One of the most effective diagnostic methods for obstructive jaundice and choledocholithiasis is endoscopic retrograde cholangiopancreatography (ERCP). ERCP has high diagnostic value in non-tumor obstructive jaundice, with an accuracy rate of 85.4-89.3%, though its effectiveness drops to 40.0-44.4% in tumor-related cases [10]. In cases of suspected choledocholithiasis, ERCP can be beneficial due to procedures like papillotomy, lithoextraction, and lithotripsy [11]. However, in some cases (15-20%), technical factors prevent the procedure, such as anatomical features of the duodenal papilla, location of duodenal diverticula, advanced inflammation, oncological diseases, and a history of diseases in the stomach and duodenum [12].
Figure 1. Percutaneous transhepatic cholangiography (PTC)
PTC is particularly valuable for diagnosing obstructive cholestasis in diseases of the hepatopancreatoduodenal region [13]. Many authors emphasize that PTC is effective for both benign and malignant tumors in the hepatopancreatoduodenal area complicated by obstructive jaundice, as it enables decompression of intrahepatic and extrahepatic bile ducts. In some cases, however, the effectiveness of PTC in diagnosing obstructive jaundice is lower, making it advisable to use other, more effective methods [14]. Y.V. Kuznetsov and colleagues note that combining PTC with ultrasound can achieve up to 100% success in diagnosing both tumor-related and non-tumor obstructive jaundice. One of the benefits of this method is the placement of a cholangiostomy tube during the procedure for therapeutic treatment [15]. It should be noted that, in 0.3-1% of cases, retrograde endoscopic pancreatocholangiography and PTC can lead to severe complications, sometimes even resulting in death. Additionally, there is a constant risk of high radiation exposure.
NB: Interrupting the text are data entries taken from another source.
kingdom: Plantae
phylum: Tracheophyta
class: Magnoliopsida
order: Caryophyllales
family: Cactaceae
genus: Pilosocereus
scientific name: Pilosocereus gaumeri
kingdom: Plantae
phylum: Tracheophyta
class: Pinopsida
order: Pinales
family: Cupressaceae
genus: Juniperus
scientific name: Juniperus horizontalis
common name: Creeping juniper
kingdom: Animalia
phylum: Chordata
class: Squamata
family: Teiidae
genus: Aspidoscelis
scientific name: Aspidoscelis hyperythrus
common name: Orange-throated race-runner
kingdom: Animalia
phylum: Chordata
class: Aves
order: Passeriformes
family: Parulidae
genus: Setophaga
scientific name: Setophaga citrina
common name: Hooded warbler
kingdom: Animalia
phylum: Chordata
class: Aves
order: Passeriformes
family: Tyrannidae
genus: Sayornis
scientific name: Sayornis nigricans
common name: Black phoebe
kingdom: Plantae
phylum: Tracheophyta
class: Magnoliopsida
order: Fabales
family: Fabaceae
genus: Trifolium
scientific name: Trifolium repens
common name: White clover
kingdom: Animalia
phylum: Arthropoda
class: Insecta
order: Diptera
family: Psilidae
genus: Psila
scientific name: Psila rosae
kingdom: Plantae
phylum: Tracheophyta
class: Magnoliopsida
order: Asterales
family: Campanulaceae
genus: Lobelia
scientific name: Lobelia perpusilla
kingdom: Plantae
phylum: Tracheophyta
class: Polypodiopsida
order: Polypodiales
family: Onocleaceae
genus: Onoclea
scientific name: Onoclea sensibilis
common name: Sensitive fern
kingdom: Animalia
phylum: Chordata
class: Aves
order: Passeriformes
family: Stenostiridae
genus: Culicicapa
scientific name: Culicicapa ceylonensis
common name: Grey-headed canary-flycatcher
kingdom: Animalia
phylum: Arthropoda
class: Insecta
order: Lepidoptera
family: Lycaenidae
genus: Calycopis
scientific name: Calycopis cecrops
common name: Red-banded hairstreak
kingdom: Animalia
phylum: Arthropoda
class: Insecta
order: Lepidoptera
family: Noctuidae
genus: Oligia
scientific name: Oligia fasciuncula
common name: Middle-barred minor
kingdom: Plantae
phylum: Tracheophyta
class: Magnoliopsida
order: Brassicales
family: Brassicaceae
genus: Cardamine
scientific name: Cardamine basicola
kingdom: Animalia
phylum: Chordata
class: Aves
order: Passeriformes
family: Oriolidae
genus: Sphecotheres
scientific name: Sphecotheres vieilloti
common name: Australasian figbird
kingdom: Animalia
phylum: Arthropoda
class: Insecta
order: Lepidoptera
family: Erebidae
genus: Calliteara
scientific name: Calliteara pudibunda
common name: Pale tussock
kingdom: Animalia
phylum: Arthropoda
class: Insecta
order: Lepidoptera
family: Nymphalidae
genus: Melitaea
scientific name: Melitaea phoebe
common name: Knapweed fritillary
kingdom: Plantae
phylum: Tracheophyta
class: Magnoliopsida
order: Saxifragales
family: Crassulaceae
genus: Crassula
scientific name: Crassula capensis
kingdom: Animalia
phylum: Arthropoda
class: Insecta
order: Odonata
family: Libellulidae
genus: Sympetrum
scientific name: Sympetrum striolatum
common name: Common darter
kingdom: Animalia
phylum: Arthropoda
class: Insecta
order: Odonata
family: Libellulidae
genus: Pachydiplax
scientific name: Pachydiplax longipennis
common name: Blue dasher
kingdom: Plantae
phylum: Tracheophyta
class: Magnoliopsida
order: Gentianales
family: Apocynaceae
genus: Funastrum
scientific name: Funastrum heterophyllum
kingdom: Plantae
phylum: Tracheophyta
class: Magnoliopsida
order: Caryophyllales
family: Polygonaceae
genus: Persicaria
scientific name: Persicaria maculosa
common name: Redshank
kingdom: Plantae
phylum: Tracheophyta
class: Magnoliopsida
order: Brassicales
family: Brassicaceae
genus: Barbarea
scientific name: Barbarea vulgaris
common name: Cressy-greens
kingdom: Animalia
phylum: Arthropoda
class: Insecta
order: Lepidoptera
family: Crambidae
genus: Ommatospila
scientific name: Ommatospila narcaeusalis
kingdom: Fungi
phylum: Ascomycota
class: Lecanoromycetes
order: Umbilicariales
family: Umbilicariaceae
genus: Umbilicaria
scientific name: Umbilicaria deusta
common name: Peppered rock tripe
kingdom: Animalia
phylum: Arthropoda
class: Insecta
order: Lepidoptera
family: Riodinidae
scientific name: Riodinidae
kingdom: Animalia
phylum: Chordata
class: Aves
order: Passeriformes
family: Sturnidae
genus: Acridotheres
Thus, the use of modern (invasive and non-invasive) methods in clinical practice is highly significant for diagnosing and treating obstructive jaundice, a complex condition.

4. Conclusions

Obstructive jaundice syndrome in elderly patients is associated with multiple complex factors, including bile duct obstructions due to stones, tumors, and anatomical variations, which are often compounded by age-related physiological changes. These factors contribute to a higher incidence of complications such as biliary infections, liver failure, sepsis, and gastrointestinal bleeding, which significantly increase morbidity and mortality rates in this population. Timely diagnosis through advanced imaging techniques, alongside tailored therapeutic strategies, is crucial for managing obstructive jaundice in elderly patients. Early intervention can reduce the severity of complications, improve patient outcomes, and decrease healthcare burdens associated with this condition in an aging population.